### Task instructions
Scan the lines below and report each one containing "description" by copying it.

### Excerpted data
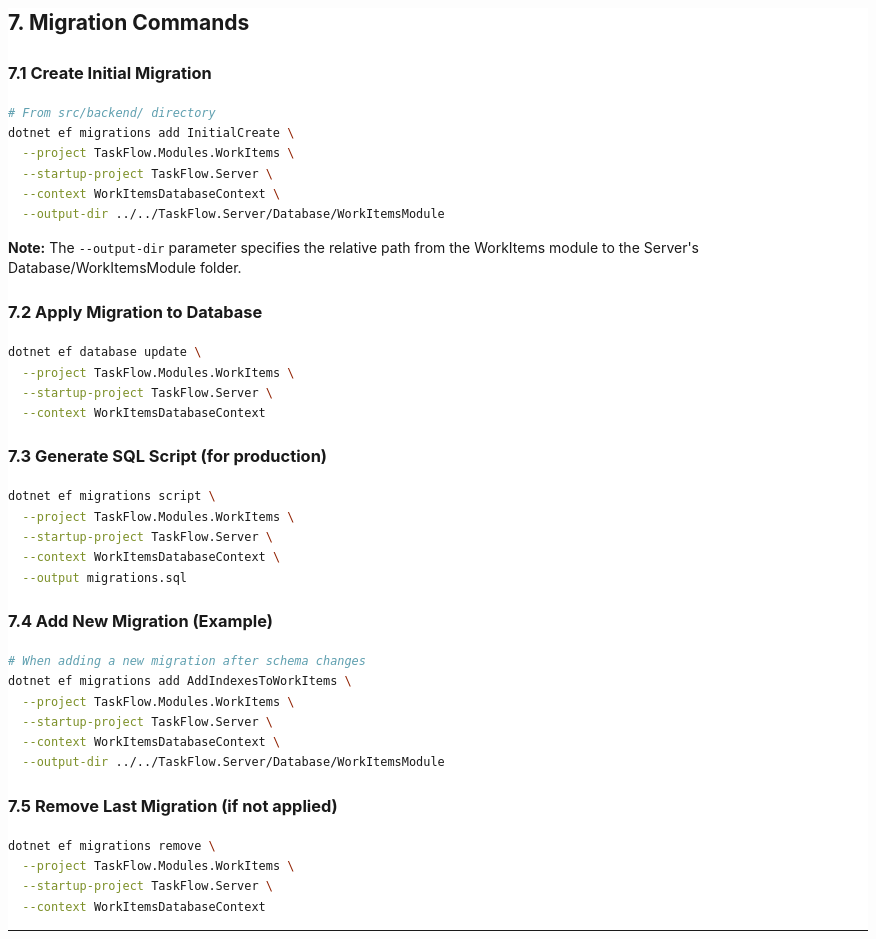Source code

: 
## 7. Migration Commands

### 7.1 Create Initial Migration

```bash
# From src/backend/ directory
dotnet ef migrations add InitialCreate \
  --project TaskFlow.Modules.WorkItems \
  --startup-project TaskFlow.Server \
  --context WorkItemsDatabaseContext \
  --output-dir ../../TaskFlow.Server/Database/WorkItemsModule
```

**Note:** The `--output-dir` parameter specifies the relative path from the WorkItems module to the Server's Database/WorkItemsModule folder.

### 7.2 Apply Migration to Database

```bash
dotnet ef database update \
  --project TaskFlow.Modules.WorkItems \
  --startup-project TaskFlow.Server \
  --context WorkItemsDatabaseContext
```

### 7.3 Generate SQL Script (for production)

```bash
dotnet ef migrations script \
  --project TaskFlow.Modules.WorkItems \
  --startup-project TaskFlow.Server \
  --context WorkItemsDatabaseContext \
  --output migrations.sql
```

### 7.4 Add New Migration (Example)

```bash
# When adding a new migration after schema changes
dotnet ef migrations add AddIndexesToWorkItems \
  --project TaskFlow.Modules.WorkItems \
  --startup-project TaskFlow.Server \
  --context WorkItemsDatabaseContext \
  --output-dir ../../TaskFlow.Server/Database/WorkItemsModule
```

### 7.5 Remove Last Migration (if not applied)

```bash
dotnet ef migrations remove \
  --project TaskFlow.Modules.WorkItems \
  --startup-project TaskFlow.Server \
  --context WorkItemsDatabaseContext
```

---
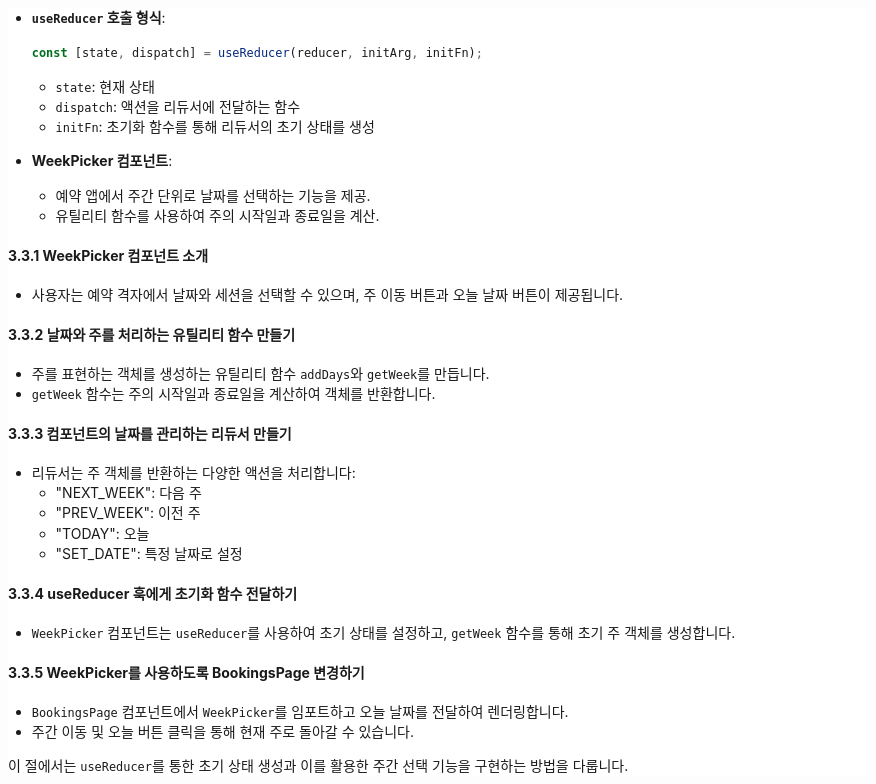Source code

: -   **`useReducer` 호출 형식**:

    ```javascript
    const [state, dispatch] = useReducer(reducer, initArg, initFn);
    ```

    -   `state`: 현재 상태
    -   `dispatch`: 액션을 리듀서에 전달하는 함수
    -   `initFn`: 초기화 함수를 통해 리듀서의 초기 상태를 생성

-   **WeekPicker 컴포넌트**:
    -   예약 앱에서 주간 단위로 날짜를 선택하는 기능을 제공.
    -   유틸리티 함수를 사용하여 주의 시작일과 종료일을 계산.

#### 3.3.1 WeekPicker 컴포넌트 소개

-   사용자는 예약 격자에서 날짜와 세션을 선택할 수 있으며, 주 이동 버튼과 오늘 날짜 버튼이 제공됩니다.

#### 3.3.2 날짜와 주를 처리하는 유틸리티 함수 만들기

-   주를 표현하는 객체를 생성하는 유틸리티 함수 `addDays`와 `getWeek`를 만듭니다.
-   `getWeek` 함수는 주의 시작일과 종료일을 계산하여 객체를 반환합니다.

#### 3.3.3 컴포넌트의 날짜를 관리하는 리듀서 만들기

-   리듀서는 주 객체를 반환하는 다양한 액션을 처리합니다:
    -   "NEXT_WEEK": 다음 주
    -   "PREV_WEEK": 이전 주
    -   "TODAY": 오늘
    -   "SET_DATE": 특정 날짜로 설정

#### 3.3.4 useReducer 훅에게 초기화 함수 전달하기

-   `WeekPicker` 컴포넌트는 `useReducer`를 사용하여 초기 상태를 설정하고, `getWeek` 함수를 통해 초기 주 객체를 생성합니다.

#### 3.3.5 WeekPicker를 사용하도록 BookingsPage 변경하기

-   `BookingsPage` 컴포넌트에서 `WeekPicker`를 임포트하고 오늘 날짜를 전달하여 렌더링합니다.
-   주간 이동 및 오늘 버튼 클릭을 통해 현재 주로 돌아갈 수 있습니다.

이 절에서는 `useReducer`를 통한 초기 상태 생성과 이를 활용한 주간 선택 기능을 구현하는 방법을 다룹니다.
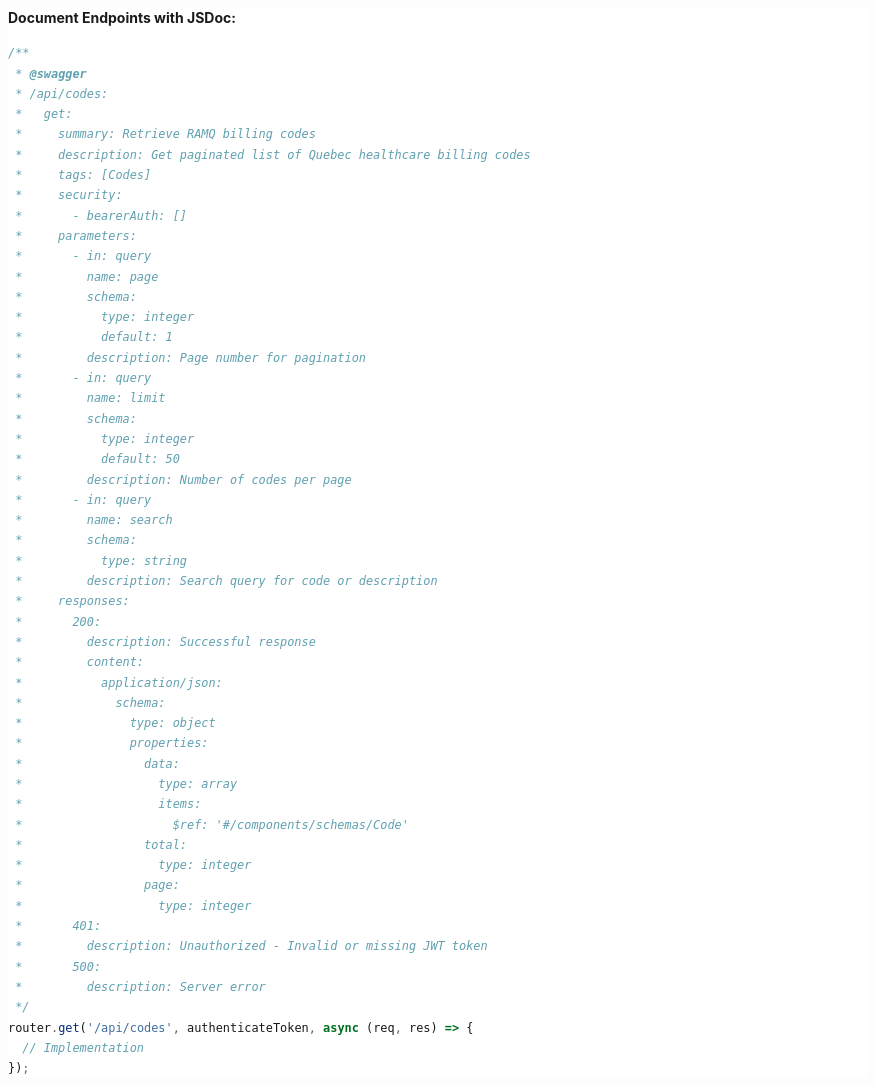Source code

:**Document Endpoints with JSDoc:**
```typescript
/**
 * @swagger
 * /api/codes:
 *   get:
 *     summary: Retrieve RAMQ billing codes
 *     description: Get paginated list of Quebec healthcare billing codes
 *     tags: [Codes]
 *     security:
 *       - bearerAuth: []
 *     parameters:
 *       - in: query
 *         name: page
 *         schema:
 *           type: integer
 *           default: 1
 *         description: Page number for pagination
 *       - in: query
 *         name: limit
 *         schema:
 *           type: integer
 *           default: 50
 *         description: Number of codes per page
 *       - in: query
 *         name: search
 *         schema:
 *           type: string
 *         description: Search query for code or description
 *     responses:
 *       200:
 *         description: Successful response
 *         content:
 *           application/json:
 *             schema:
 *               type: object
 *               properties:
 *                 data:
 *                   type: array
 *                   items:
 *                     $ref: '#/components/schemas/Code'
 *                 total:
 *                   type: integer
 *                 page:
 *                   type: integer
 *       401:
 *         description: Unauthorized - Invalid or missing JWT token
 *       500:
 *         description: Server error
 */
router.get('/api/codes', authenticateToken, async (req, res) => {
  // Implementation
});
```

### Answer to the problem
 *     description: Get paginated list of Quebec healthcare billing codes
 *         description: Page number for pagination
 *         description: Number of codes per page
 *         description: Search query for code or description
 *         description: Successful response
 *         description: Unauthorized - Invalid or missing JWT token
 *         description: Server error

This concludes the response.